**PROVIDED INFORMATION**
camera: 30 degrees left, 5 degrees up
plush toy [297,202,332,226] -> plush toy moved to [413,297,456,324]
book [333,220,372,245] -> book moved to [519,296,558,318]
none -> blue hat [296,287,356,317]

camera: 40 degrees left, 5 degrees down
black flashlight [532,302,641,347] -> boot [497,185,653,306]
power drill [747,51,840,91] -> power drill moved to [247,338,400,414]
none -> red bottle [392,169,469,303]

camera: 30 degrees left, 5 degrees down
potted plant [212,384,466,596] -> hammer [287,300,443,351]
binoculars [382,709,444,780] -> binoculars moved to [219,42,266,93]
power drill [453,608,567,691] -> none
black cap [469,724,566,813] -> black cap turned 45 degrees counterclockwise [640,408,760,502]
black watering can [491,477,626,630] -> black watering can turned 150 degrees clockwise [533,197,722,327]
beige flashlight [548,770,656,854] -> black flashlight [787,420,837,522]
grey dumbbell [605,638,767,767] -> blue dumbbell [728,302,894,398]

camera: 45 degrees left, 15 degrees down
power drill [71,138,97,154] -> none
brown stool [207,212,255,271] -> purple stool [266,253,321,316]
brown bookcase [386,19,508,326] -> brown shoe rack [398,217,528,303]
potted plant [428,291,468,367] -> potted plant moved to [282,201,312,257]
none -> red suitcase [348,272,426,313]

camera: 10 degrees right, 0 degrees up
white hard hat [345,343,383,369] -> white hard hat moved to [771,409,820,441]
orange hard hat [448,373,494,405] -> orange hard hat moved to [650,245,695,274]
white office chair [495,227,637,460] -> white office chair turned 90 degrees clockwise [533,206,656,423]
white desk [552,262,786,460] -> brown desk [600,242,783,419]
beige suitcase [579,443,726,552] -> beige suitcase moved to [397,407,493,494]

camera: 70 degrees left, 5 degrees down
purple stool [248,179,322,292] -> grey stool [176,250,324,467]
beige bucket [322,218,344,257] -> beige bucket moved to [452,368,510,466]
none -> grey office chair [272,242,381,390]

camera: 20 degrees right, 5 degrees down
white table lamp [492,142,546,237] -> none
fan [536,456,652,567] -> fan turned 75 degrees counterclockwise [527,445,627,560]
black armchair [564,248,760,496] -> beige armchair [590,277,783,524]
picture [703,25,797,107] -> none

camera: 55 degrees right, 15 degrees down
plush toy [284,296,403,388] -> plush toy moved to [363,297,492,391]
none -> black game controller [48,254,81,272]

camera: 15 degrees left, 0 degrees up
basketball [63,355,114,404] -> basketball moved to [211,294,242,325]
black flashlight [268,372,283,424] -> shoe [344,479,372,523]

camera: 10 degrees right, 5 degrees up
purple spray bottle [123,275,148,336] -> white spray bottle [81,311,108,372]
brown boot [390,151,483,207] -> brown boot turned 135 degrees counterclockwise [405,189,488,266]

**TASK TO COMPLETE**
The answer must consist of every line from the records above that holds "flashlight".

**SOLUTION**
black flashlight [532,302,641,347] -> boot [497,185,653,306]
beige flashlight [548,770,656,854] -> black flashlight [787,420,837,522]
black flashlight [268,372,283,424] -> shoe [344,479,372,523]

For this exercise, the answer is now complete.